§ **Goal of the exercise**: Nothing but the exact text of the entries should appear in your answer; pictures stay out.

§ **Data for analysis**:
:::
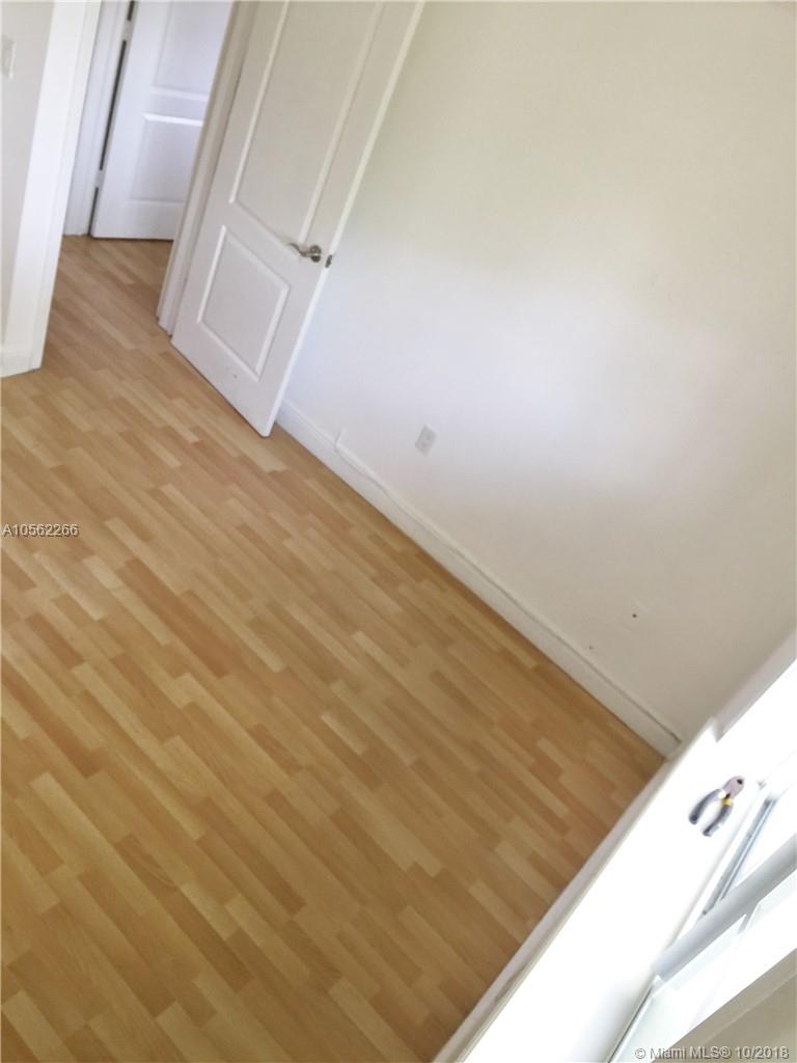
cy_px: 532
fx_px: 890
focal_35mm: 29
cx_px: 398
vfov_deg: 61.7
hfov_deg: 48.2
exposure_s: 1/15
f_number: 2.2
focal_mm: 4.15
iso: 32
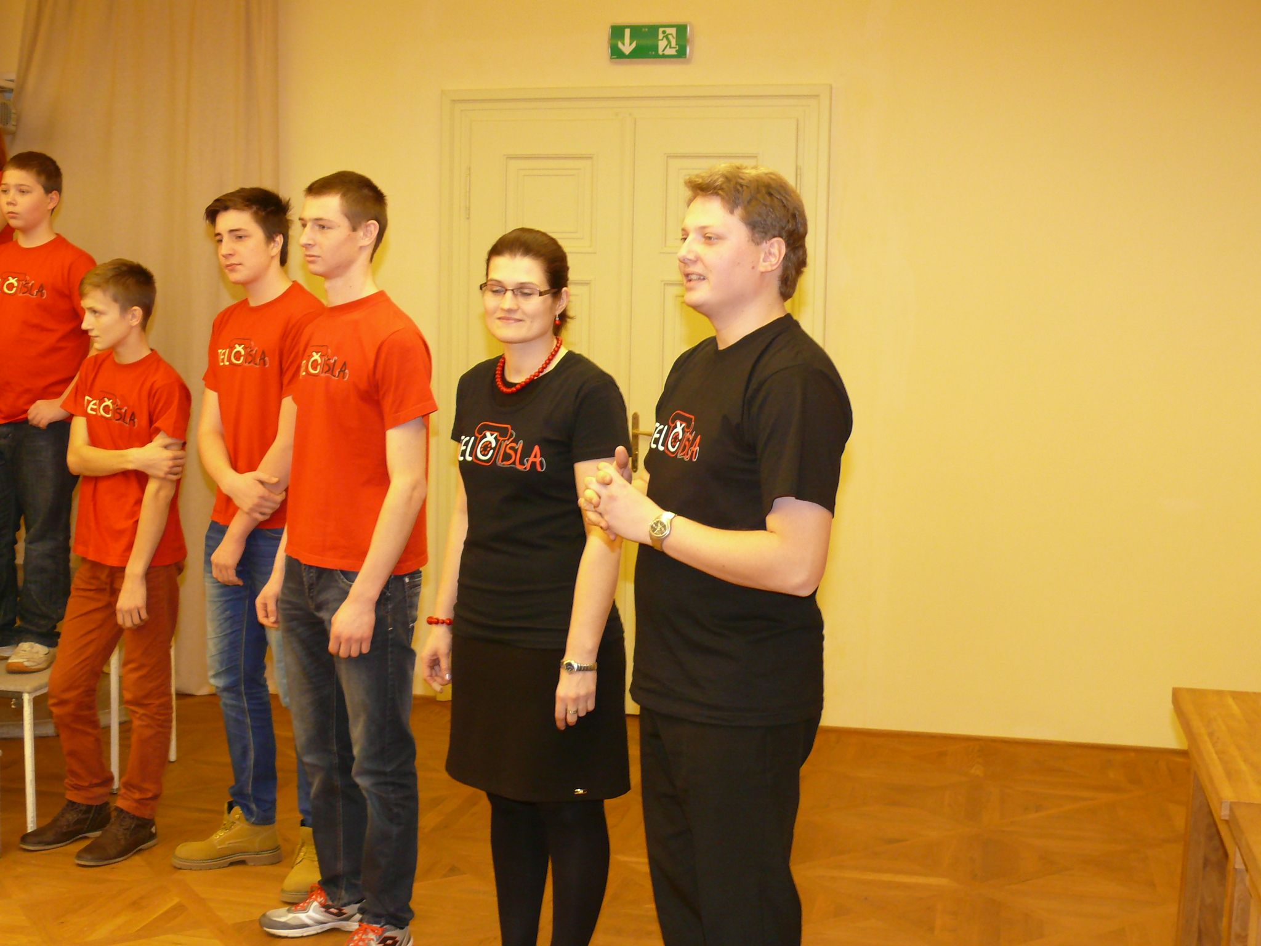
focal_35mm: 44
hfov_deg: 42.9
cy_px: 473
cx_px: 630
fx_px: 1603
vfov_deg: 32.9
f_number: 2.8
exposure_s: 1/30
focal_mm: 8.5
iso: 200
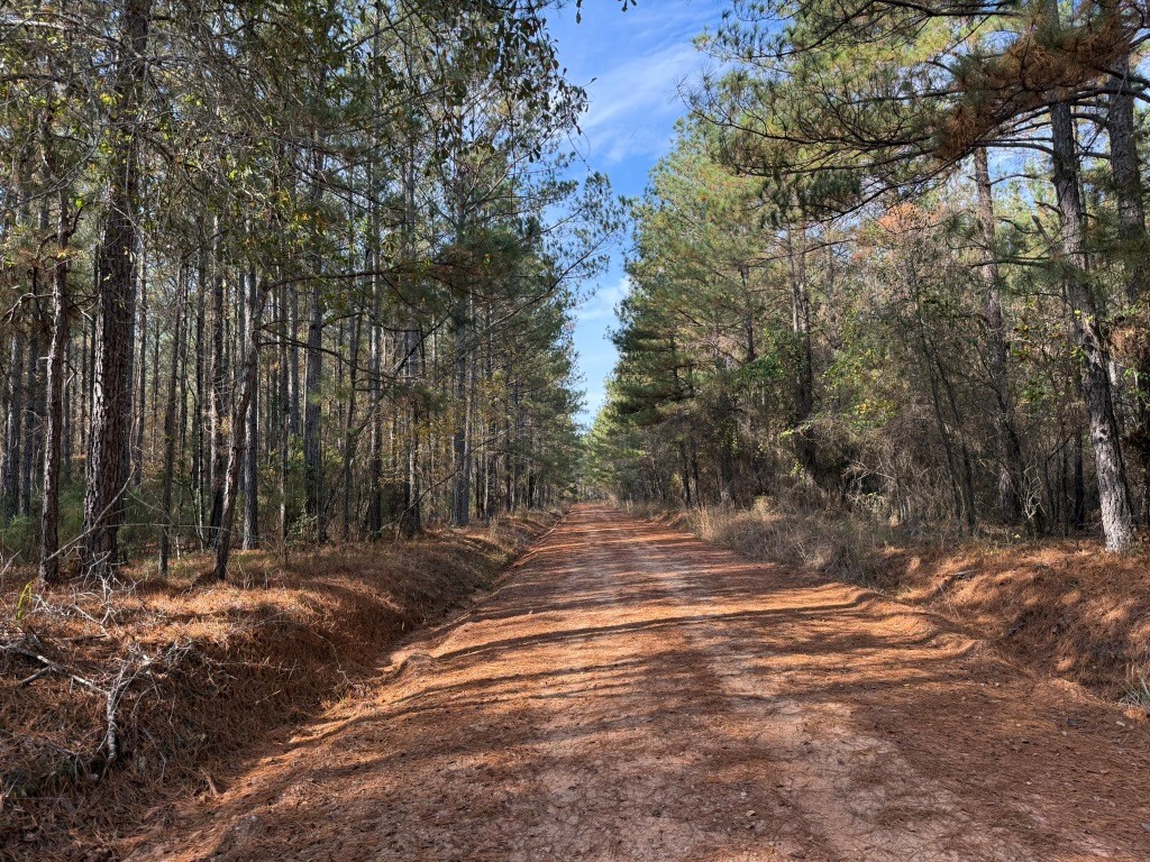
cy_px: 431
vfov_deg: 56.8
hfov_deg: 71.6
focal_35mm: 24
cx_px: 575
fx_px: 797
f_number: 1.78
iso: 100
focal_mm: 6.76
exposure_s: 1/715
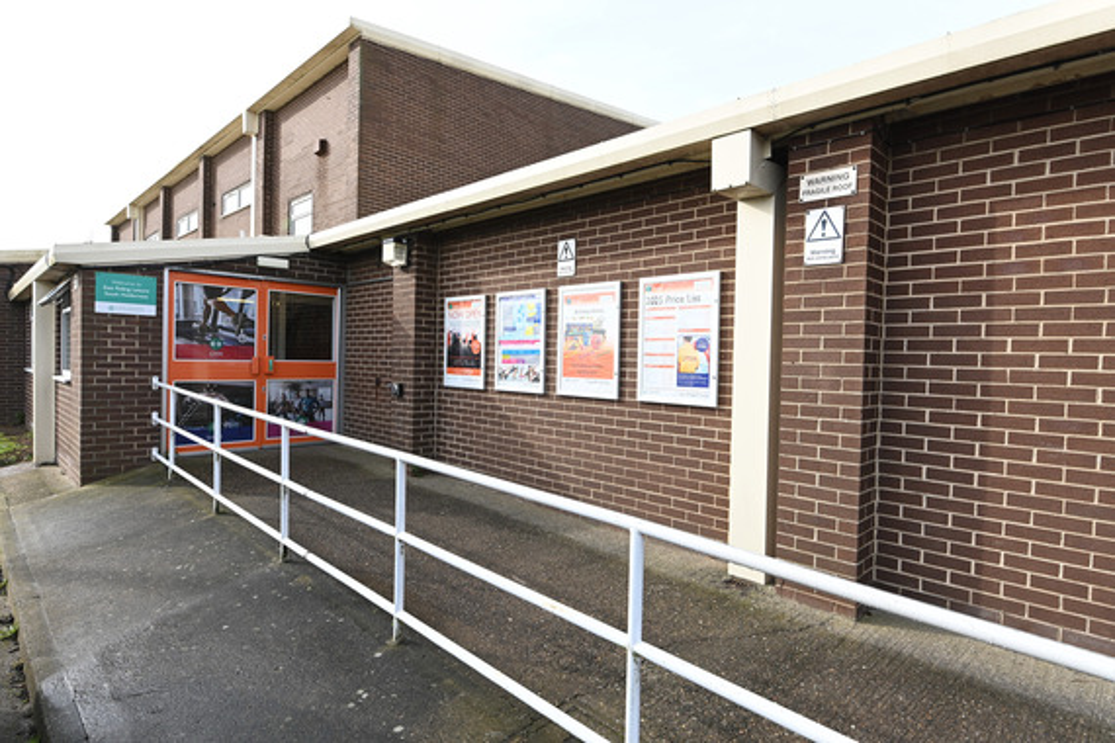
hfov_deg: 86.9
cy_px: 372
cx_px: 558
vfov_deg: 64.6
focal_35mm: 19
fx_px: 588
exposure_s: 1/160
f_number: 11
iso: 500
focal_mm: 19
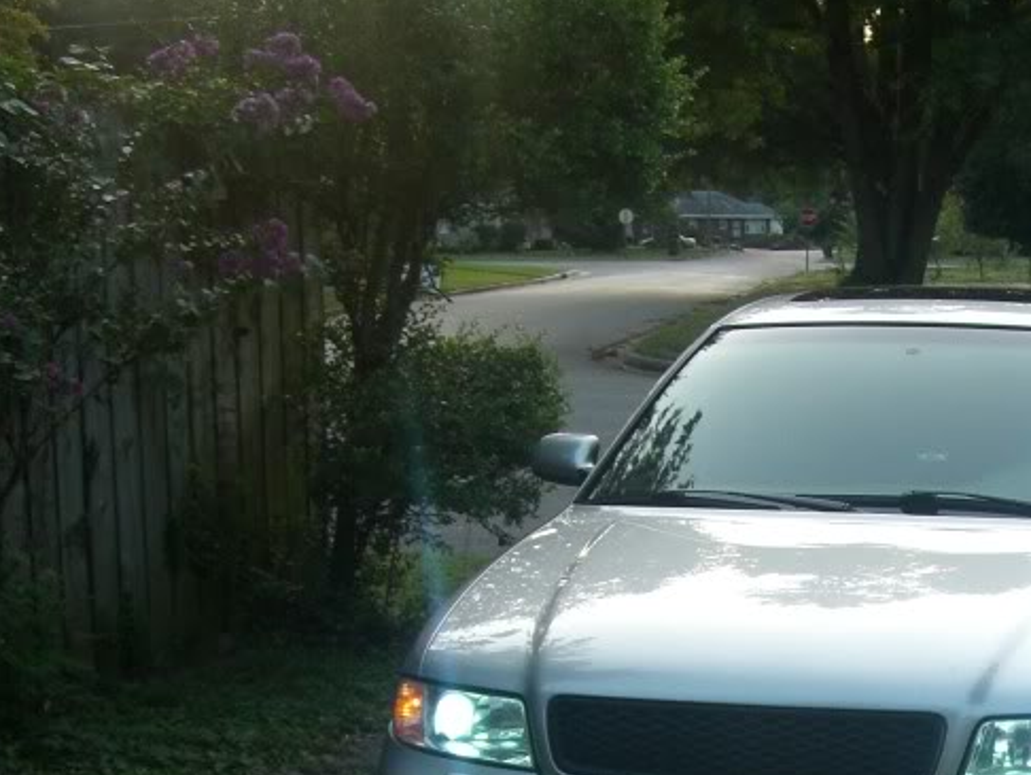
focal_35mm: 80
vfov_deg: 18.1
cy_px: 735
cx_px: 931
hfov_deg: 23.7
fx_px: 2384
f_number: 2.7
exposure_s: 1/160
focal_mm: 6.2
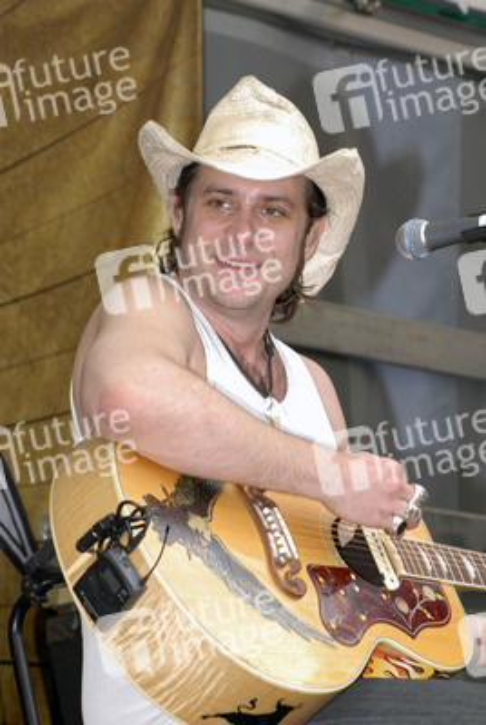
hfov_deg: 9.2
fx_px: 3027
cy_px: 362
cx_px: 243
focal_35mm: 150
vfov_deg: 13.7
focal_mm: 100
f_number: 9
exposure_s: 1/80
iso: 400
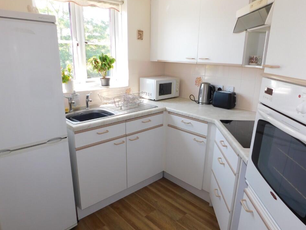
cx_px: 155
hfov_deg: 69.4
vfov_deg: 54.9
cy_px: 121
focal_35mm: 25
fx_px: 221
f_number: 3
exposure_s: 1/60
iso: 125
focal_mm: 4
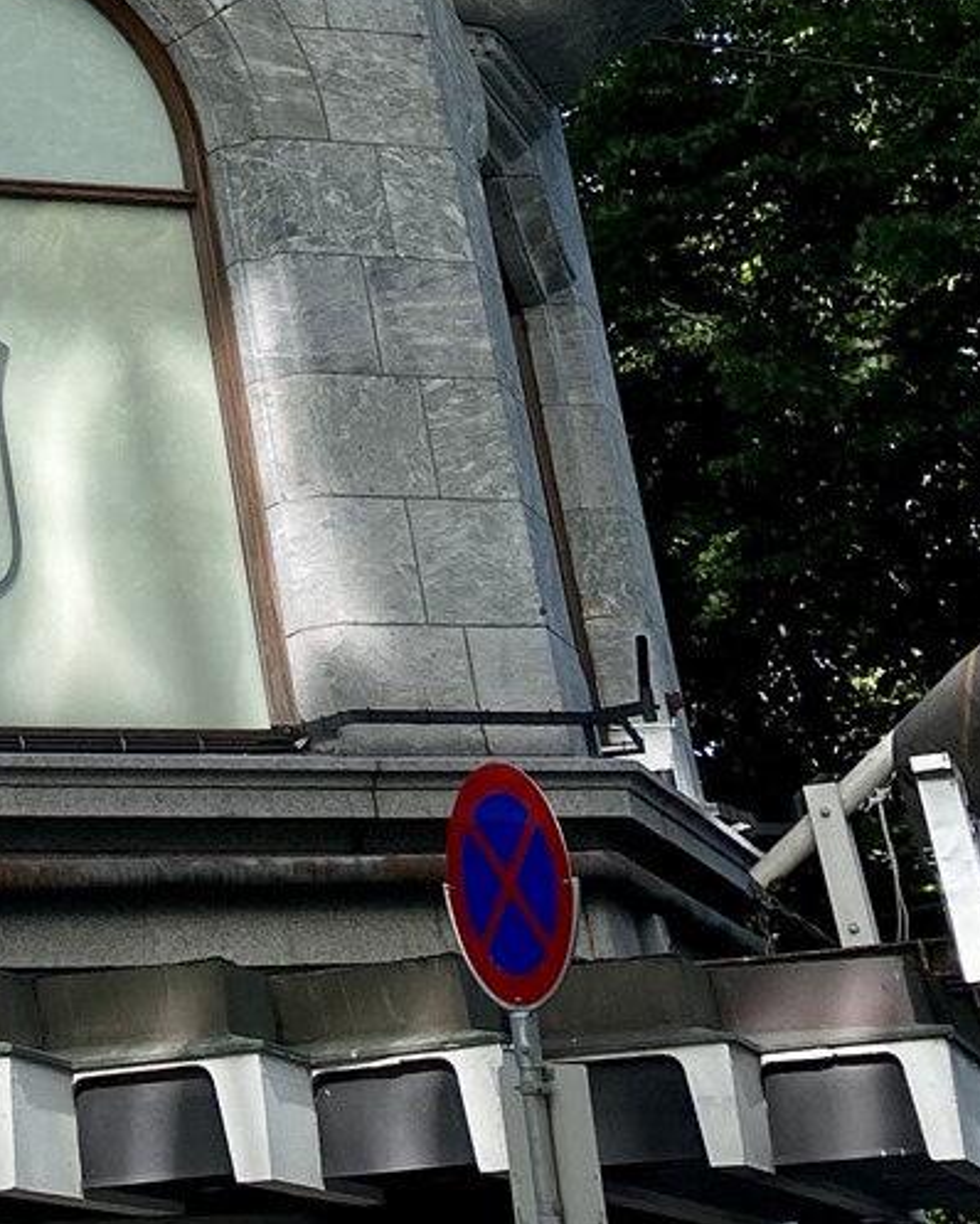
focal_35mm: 98
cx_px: -500
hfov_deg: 14.6
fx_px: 3551
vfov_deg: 17.0
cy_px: -781
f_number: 1.8
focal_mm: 4.25
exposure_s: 1/1170
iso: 32
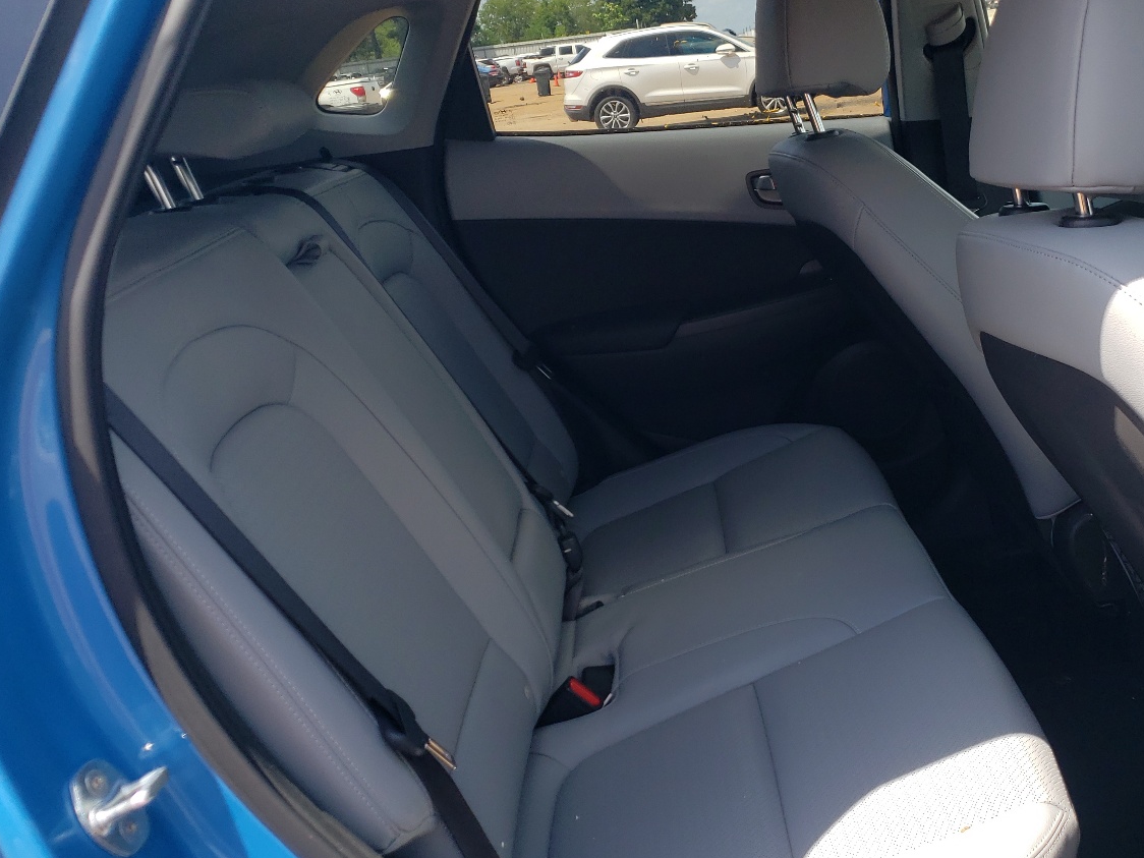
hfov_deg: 49.5
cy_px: 472
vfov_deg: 38.6
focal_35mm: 37
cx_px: 741
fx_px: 1223
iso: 50
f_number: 1.5
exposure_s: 1/1000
:::
§ **Reply**:
cy_px: 532
fx_px: 890
focal_35mm: 29
cx_px: 398
vfov_deg: 61.7
hfov_deg: 48.2
exposure_s: 1/15
f_number: 2.2
focal_mm: 4.15
iso: 32
focal_35mm: 44
hfov_deg: 42.9
cy_px: 473
cx_px: 630
fx_px: 1603
vfov_deg: 32.9
f_number: 2.8
exposure_s: 1/30
focal_mm: 8.5
iso: 200
cy_px: 431
vfov_deg: 56.8
hfov_deg: 71.6
focal_35mm: 24
cx_px: 575
fx_px: 797
f_number: 1.78
iso: 100
focal_mm: 6.76
exposure_s: 1/715
hfov_deg: 86.9
cy_px: 372
cx_px: 558
vfov_deg: 64.6
focal_35mm: 19
fx_px: 588
exposure_s: 1/160
f_number: 11
iso: 500
focal_mm: 19
focal_35mm: 80
vfov_deg: 18.1
cy_px: 735
cx_px: 931
hfov_deg: 23.7
fx_px: 2384
f_number: 2.7
exposure_s: 1/160
focal_mm: 6.2
hfov_deg: 9.2
fx_px: 3027
cy_px: 362
cx_px: 243
focal_35mm: 150
vfov_deg: 13.7
focal_mm: 100
f_number: 9
exposure_s: 1/80
iso: 400
cx_px: 155
hfov_deg: 69.4
vfov_deg: 54.9
cy_px: 121
focal_35mm: 25
fx_px: 221
f_number: 3
exposure_s: 1/60
iso: 125
focal_mm: 4
focal_35mm: 98
cx_px: -500
hfov_deg: 14.6
fx_px: 3551
vfov_deg: 17.0
cy_px: -781
f_number: 1.8
focal_mm: 4.25
exposure_s: 1/1170
iso: 32
hfov_deg: 49.5
cy_px: 472
vfov_deg: 38.6
focal_35mm: 37
cx_px: 741
fx_px: 1223
iso: 50
f_number: 1.5
exposure_s: 1/1000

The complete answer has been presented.